→ **Records for the exercise**
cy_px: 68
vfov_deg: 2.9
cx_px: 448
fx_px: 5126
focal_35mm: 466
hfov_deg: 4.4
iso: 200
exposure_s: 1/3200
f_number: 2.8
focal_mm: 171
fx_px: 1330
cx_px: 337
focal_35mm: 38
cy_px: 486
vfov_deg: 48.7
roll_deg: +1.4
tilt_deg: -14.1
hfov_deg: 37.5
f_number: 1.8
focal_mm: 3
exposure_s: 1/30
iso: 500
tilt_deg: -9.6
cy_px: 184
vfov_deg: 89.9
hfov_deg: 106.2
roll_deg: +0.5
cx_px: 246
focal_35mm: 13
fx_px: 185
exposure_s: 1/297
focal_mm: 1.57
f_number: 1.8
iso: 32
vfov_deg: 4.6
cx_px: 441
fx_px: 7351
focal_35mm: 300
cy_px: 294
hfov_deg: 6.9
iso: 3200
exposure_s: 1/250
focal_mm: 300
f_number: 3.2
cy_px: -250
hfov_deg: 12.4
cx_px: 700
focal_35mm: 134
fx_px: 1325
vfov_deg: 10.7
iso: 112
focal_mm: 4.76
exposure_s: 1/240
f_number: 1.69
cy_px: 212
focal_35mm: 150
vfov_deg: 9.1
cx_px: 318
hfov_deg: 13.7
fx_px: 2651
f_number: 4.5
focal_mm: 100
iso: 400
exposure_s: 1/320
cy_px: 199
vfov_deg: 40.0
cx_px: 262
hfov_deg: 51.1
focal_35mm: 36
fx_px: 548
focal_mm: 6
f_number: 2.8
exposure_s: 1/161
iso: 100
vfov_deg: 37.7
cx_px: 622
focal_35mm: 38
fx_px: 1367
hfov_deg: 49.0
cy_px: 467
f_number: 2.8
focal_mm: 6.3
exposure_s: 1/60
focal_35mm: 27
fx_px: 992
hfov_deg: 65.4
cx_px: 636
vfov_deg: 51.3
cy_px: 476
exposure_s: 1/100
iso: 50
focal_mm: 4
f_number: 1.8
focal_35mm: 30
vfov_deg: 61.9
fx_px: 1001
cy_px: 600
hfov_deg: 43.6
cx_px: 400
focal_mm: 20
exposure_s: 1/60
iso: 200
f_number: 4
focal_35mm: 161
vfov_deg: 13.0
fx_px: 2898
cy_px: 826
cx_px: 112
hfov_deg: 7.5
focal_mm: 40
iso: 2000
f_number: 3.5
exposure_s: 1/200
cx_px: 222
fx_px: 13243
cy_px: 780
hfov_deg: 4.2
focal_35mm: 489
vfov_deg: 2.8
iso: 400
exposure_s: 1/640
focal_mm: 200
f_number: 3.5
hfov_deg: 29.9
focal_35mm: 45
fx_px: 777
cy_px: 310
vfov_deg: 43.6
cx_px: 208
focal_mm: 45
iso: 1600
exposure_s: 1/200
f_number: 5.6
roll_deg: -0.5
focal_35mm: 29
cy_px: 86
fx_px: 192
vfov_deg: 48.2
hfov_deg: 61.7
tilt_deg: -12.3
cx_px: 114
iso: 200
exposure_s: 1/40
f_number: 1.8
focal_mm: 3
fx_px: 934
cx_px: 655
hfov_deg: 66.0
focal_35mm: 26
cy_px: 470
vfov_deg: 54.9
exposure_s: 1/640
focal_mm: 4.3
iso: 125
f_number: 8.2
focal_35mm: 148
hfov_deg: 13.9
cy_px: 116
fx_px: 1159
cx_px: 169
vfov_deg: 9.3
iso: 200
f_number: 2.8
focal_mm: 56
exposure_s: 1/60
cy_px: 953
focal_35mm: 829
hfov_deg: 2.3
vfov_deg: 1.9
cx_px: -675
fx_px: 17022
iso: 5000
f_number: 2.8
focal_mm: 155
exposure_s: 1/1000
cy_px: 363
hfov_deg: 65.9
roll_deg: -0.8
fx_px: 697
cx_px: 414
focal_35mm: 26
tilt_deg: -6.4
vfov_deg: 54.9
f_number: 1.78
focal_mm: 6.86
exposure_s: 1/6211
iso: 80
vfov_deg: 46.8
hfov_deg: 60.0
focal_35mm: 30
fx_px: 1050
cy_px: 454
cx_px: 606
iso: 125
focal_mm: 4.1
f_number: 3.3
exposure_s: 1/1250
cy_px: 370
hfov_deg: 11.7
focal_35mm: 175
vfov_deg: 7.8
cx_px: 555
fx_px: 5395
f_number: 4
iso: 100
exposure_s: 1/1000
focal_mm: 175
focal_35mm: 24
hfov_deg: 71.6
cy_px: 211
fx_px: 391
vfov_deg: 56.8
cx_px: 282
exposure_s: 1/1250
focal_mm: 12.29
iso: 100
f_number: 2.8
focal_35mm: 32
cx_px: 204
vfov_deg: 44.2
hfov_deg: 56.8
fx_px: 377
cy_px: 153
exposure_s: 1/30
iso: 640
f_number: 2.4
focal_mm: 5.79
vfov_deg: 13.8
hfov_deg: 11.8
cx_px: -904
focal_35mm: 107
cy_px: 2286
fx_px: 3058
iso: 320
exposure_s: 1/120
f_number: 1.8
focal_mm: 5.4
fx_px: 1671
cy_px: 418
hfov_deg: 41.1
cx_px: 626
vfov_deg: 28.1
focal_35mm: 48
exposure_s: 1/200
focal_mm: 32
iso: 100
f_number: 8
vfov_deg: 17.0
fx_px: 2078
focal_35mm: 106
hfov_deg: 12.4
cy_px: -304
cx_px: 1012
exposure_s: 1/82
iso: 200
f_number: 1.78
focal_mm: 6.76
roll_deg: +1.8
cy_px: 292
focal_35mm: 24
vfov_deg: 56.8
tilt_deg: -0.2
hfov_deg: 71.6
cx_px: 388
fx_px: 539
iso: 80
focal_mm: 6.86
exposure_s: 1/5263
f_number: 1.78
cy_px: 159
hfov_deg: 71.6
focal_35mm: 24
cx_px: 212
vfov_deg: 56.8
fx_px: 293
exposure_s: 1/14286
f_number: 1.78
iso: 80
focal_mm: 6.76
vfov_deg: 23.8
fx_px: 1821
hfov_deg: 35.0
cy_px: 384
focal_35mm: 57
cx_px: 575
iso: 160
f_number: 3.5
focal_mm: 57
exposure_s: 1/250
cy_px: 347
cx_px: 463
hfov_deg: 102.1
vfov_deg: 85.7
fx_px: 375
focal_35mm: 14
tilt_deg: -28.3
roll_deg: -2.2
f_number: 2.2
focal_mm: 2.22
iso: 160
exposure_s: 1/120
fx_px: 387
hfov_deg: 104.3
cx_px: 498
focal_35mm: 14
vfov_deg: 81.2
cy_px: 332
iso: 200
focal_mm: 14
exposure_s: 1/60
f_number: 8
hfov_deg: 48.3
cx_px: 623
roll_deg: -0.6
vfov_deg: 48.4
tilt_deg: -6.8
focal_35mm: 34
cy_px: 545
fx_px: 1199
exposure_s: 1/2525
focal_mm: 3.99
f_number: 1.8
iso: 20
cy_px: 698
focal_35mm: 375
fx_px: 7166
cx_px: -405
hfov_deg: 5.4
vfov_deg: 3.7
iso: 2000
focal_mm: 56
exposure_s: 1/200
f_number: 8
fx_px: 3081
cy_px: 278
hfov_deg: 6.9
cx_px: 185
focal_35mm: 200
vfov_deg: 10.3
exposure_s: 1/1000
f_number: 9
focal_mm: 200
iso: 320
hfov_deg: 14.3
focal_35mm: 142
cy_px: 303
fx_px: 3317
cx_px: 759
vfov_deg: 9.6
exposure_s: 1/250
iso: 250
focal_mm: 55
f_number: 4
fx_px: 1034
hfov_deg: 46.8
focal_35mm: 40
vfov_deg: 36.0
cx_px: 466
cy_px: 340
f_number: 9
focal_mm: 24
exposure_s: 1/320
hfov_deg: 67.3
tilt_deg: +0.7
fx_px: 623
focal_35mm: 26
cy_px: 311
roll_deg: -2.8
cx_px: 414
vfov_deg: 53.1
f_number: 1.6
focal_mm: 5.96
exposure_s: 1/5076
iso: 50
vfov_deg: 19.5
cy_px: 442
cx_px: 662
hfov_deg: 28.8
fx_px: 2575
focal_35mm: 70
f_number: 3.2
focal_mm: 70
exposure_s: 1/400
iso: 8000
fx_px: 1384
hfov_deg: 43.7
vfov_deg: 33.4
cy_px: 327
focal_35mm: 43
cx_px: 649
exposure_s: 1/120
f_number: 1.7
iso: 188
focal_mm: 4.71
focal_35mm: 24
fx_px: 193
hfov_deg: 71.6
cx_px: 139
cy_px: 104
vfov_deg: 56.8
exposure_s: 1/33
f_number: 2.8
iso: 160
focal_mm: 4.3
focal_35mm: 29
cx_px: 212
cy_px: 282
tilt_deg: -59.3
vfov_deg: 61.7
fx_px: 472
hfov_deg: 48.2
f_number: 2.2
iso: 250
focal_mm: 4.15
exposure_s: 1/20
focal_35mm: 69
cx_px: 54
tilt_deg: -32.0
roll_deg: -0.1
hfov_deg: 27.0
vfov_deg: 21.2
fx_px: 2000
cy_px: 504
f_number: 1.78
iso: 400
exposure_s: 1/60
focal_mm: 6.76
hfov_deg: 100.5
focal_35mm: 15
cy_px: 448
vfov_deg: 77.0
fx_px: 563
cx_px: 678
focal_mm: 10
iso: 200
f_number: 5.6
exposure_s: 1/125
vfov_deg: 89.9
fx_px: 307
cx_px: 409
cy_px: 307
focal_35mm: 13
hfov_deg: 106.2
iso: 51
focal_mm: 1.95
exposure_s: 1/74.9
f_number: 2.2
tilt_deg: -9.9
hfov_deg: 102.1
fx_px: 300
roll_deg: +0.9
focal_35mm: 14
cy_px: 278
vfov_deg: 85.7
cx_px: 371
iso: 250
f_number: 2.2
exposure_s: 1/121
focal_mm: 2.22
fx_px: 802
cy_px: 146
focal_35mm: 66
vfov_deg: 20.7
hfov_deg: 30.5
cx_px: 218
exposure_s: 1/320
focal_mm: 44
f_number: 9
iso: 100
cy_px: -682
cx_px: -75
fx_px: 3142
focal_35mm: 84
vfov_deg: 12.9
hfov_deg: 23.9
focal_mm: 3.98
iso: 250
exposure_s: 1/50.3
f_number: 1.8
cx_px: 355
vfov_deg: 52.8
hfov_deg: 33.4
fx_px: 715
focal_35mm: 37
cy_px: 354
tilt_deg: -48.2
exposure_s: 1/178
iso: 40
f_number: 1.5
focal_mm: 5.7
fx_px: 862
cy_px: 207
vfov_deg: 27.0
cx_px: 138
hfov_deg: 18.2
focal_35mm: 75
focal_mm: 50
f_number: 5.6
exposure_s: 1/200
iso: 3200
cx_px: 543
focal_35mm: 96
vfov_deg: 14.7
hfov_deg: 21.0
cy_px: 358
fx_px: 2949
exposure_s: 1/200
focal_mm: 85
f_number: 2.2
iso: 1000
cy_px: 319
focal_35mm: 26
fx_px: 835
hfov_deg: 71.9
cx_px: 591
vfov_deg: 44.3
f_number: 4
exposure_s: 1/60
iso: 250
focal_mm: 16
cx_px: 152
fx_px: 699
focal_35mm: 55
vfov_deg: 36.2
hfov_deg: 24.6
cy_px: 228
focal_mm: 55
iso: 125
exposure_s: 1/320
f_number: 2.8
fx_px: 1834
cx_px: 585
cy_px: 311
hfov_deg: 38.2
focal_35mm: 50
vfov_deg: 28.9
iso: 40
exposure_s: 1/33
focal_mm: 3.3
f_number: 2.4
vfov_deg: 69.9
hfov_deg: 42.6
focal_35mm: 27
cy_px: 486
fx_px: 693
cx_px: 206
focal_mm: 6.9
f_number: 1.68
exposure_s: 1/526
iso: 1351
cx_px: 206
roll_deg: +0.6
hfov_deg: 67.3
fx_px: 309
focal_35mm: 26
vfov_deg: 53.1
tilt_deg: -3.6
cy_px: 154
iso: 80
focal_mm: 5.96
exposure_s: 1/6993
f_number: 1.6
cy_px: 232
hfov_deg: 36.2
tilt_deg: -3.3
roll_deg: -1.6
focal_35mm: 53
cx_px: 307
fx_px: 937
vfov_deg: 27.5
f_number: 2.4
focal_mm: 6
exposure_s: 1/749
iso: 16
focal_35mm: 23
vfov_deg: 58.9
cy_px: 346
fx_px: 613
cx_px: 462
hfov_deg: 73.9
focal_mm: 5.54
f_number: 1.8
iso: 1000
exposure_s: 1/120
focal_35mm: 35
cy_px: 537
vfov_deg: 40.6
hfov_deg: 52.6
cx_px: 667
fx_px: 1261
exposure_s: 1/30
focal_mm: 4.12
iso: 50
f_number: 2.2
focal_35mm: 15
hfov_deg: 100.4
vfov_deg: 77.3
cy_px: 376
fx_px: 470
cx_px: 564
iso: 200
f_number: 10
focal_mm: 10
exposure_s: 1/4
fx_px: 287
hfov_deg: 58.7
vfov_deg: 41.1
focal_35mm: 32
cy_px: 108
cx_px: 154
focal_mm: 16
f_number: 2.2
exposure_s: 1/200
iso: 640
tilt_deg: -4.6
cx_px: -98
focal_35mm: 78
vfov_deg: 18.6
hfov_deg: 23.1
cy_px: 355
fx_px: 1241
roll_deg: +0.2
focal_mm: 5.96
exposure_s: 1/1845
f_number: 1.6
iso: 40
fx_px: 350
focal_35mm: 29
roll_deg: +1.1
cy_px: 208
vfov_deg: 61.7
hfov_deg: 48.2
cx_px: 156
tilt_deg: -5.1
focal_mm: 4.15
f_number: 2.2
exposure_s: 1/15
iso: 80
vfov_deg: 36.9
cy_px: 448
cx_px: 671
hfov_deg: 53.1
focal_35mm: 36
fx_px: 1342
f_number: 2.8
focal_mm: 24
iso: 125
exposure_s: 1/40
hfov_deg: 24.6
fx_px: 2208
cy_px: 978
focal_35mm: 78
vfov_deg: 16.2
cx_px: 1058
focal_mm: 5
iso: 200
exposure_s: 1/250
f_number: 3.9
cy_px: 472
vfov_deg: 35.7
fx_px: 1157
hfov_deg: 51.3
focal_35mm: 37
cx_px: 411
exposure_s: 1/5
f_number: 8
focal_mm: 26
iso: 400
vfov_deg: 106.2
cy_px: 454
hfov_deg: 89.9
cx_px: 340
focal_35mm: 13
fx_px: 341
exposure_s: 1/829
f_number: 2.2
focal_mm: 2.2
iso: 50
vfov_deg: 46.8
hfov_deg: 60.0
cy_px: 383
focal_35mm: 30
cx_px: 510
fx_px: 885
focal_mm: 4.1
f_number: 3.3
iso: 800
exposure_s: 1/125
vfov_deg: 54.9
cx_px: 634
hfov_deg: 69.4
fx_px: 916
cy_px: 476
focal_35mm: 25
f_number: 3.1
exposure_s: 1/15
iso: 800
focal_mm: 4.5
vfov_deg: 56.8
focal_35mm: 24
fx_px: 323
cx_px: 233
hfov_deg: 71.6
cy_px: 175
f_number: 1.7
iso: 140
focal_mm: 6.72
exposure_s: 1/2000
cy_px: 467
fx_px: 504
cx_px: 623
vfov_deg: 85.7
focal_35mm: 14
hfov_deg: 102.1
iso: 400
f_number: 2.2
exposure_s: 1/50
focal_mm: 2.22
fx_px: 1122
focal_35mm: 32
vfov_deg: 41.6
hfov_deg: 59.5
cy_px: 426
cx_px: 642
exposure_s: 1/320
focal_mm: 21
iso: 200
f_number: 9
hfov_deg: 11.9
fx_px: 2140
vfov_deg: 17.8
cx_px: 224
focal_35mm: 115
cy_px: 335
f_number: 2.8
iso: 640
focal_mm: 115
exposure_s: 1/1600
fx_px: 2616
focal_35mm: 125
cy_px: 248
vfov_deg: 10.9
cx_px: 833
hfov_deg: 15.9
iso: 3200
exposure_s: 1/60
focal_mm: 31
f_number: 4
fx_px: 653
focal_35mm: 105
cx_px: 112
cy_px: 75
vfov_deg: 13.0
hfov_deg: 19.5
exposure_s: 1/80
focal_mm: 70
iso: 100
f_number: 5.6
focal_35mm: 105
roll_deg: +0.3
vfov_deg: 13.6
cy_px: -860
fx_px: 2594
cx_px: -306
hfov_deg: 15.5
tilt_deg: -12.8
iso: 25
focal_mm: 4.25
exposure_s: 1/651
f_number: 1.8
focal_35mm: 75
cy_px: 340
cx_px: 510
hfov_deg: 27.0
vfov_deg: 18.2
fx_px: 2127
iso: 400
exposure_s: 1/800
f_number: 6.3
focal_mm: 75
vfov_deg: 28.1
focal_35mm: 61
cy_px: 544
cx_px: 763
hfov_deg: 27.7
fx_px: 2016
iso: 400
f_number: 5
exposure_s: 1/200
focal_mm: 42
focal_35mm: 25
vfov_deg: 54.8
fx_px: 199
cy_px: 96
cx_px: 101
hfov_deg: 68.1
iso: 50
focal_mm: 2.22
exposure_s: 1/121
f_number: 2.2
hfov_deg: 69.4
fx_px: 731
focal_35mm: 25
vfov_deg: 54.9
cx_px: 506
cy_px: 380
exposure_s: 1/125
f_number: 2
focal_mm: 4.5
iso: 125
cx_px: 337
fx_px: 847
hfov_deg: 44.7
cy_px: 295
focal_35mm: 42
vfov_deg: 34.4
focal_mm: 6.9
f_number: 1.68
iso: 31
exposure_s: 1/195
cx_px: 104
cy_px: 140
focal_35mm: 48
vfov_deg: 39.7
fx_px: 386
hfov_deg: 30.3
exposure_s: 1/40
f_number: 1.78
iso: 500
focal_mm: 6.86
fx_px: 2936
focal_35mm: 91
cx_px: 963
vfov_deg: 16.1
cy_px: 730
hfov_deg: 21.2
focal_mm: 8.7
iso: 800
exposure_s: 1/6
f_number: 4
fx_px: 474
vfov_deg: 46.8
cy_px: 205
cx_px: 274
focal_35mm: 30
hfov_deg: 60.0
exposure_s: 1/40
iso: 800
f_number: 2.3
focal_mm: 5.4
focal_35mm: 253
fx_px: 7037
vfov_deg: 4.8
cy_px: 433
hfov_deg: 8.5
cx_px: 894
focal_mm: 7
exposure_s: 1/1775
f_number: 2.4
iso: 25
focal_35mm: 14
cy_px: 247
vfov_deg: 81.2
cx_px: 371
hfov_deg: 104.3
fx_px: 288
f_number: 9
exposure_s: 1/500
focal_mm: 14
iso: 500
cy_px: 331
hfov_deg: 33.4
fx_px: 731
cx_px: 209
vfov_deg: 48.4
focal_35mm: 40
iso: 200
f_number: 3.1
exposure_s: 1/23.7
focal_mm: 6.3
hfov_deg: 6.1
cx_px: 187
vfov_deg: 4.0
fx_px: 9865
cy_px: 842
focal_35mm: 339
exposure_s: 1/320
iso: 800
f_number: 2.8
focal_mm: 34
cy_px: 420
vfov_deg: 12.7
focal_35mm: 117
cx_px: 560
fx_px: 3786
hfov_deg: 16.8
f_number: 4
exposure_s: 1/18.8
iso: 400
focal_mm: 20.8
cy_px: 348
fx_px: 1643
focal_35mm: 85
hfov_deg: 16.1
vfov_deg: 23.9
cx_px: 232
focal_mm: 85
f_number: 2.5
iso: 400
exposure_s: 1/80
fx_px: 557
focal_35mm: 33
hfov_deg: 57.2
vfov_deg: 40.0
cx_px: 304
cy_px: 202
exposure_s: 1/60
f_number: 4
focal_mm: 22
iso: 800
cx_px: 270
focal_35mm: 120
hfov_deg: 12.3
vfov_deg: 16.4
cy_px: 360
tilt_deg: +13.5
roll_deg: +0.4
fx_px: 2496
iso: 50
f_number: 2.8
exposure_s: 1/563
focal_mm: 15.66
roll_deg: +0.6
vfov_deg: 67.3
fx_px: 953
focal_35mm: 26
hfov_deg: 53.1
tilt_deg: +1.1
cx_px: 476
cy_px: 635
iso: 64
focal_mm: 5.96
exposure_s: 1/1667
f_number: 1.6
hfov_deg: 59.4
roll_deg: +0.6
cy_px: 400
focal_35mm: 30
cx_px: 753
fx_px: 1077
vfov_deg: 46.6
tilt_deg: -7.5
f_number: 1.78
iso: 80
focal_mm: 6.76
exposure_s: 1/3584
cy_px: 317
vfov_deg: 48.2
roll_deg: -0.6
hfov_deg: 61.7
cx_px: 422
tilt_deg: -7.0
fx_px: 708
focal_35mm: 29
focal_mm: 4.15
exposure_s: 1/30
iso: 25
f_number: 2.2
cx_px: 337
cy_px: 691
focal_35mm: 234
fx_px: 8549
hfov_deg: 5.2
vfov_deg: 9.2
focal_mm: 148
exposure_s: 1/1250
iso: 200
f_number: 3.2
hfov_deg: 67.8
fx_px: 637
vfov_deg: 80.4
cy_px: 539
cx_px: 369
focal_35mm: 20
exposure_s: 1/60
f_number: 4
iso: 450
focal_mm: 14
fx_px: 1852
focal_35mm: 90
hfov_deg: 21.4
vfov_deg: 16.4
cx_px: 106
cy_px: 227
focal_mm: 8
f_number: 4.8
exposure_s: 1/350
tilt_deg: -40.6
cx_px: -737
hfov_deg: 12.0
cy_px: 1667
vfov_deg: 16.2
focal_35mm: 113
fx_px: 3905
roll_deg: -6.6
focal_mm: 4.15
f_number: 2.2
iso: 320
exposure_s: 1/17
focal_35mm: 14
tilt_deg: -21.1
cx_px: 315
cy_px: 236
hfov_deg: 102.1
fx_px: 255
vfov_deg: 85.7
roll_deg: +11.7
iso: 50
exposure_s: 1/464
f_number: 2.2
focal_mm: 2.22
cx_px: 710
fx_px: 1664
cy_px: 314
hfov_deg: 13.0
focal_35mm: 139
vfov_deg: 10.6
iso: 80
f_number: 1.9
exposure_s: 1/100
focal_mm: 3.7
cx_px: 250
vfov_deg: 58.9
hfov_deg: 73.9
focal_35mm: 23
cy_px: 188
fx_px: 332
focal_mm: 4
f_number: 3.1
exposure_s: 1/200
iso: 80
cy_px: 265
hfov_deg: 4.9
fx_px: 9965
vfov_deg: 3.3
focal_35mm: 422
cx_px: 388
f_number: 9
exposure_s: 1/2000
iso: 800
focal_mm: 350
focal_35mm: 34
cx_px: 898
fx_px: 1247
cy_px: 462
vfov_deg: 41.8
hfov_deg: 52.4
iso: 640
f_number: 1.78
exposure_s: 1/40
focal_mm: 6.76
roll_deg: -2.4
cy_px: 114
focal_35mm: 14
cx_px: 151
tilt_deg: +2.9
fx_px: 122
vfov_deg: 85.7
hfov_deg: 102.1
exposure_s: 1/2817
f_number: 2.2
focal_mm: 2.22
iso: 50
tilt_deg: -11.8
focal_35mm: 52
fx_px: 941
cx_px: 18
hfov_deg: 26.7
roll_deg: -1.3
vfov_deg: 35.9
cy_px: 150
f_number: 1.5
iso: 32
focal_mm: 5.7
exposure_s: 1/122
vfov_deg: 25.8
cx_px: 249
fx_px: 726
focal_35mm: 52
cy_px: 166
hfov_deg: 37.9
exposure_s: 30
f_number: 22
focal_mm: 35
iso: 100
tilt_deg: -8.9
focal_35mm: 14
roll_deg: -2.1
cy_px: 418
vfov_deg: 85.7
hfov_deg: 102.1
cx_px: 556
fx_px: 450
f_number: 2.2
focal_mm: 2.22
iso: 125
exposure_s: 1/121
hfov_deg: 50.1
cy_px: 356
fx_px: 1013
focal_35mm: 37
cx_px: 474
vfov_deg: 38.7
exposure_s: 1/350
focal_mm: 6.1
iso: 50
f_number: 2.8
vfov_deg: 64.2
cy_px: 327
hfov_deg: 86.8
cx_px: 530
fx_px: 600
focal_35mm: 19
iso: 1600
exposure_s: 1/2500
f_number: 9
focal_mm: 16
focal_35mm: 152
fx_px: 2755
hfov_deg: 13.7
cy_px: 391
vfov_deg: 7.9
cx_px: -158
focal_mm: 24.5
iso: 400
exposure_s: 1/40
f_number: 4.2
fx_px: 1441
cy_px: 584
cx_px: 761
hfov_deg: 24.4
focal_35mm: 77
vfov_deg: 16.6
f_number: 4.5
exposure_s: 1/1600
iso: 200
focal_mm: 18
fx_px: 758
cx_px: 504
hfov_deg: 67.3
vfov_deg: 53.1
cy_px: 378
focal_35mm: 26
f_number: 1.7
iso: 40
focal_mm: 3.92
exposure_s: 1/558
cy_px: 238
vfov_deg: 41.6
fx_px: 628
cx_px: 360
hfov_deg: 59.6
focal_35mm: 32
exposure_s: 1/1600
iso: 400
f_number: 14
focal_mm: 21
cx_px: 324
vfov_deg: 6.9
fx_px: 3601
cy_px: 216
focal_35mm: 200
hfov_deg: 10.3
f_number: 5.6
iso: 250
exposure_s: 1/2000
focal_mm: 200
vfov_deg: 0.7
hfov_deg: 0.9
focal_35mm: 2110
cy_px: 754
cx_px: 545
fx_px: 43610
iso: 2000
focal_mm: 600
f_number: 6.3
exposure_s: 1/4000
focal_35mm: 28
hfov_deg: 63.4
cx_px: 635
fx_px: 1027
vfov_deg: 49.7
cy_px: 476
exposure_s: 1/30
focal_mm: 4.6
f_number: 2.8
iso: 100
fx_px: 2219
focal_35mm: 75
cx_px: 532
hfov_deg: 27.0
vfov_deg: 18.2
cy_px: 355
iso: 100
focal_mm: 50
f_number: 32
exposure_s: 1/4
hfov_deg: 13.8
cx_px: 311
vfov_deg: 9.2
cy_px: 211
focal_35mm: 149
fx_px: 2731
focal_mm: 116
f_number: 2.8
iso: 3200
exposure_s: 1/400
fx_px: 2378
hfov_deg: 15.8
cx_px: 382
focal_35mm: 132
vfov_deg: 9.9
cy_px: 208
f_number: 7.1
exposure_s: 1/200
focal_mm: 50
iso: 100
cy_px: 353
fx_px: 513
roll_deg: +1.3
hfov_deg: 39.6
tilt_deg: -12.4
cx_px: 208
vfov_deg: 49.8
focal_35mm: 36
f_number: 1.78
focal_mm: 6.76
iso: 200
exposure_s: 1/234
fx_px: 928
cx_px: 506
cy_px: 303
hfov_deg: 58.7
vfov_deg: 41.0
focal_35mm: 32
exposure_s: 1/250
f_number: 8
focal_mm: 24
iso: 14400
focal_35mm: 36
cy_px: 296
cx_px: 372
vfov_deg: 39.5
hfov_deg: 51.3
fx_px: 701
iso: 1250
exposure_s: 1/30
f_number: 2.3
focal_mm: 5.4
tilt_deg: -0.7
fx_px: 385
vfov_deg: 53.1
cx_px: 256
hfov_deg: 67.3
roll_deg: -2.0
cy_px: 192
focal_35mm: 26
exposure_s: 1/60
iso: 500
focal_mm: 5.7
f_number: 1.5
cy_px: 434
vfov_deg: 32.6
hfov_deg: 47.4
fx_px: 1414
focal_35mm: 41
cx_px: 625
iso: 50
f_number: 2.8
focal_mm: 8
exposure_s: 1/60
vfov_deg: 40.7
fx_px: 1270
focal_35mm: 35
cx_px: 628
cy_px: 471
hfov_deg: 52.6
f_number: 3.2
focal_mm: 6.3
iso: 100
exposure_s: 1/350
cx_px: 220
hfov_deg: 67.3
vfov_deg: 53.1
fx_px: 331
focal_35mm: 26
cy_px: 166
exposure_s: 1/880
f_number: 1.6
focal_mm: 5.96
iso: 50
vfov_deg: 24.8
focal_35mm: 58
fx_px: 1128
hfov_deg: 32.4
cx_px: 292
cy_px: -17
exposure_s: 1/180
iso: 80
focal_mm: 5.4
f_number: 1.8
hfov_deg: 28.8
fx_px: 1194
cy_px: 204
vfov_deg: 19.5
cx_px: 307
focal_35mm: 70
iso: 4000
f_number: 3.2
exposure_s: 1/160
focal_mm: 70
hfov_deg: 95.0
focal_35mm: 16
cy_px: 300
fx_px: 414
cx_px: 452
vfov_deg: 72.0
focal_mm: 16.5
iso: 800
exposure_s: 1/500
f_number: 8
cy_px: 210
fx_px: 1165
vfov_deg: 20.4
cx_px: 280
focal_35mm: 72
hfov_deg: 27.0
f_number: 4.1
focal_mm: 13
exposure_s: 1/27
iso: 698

→ **Problem to work on**
Return exactly the leading lines of the listing, stopping after the line in which "roll_deg: +0.5" occurs.

→ **Solution for this exercise**
cy_px: 68
vfov_deg: 2.9
cx_px: 448
fx_px: 5126
focal_35mm: 466
hfov_deg: 4.4
iso: 200
exposure_s: 1/3200
f_number: 2.8
focal_mm: 171
fx_px: 1330
cx_px: 337
focal_35mm: 38
cy_px: 486
vfov_deg: 48.7
roll_deg: +1.4
tilt_deg: -14.1
hfov_deg: 37.5
f_number: 1.8
focal_mm: 3
exposure_s: 1/30
iso: 500
tilt_deg: -9.6
cy_px: 184
vfov_deg: 89.9
hfov_deg: 106.2
roll_deg: +0.5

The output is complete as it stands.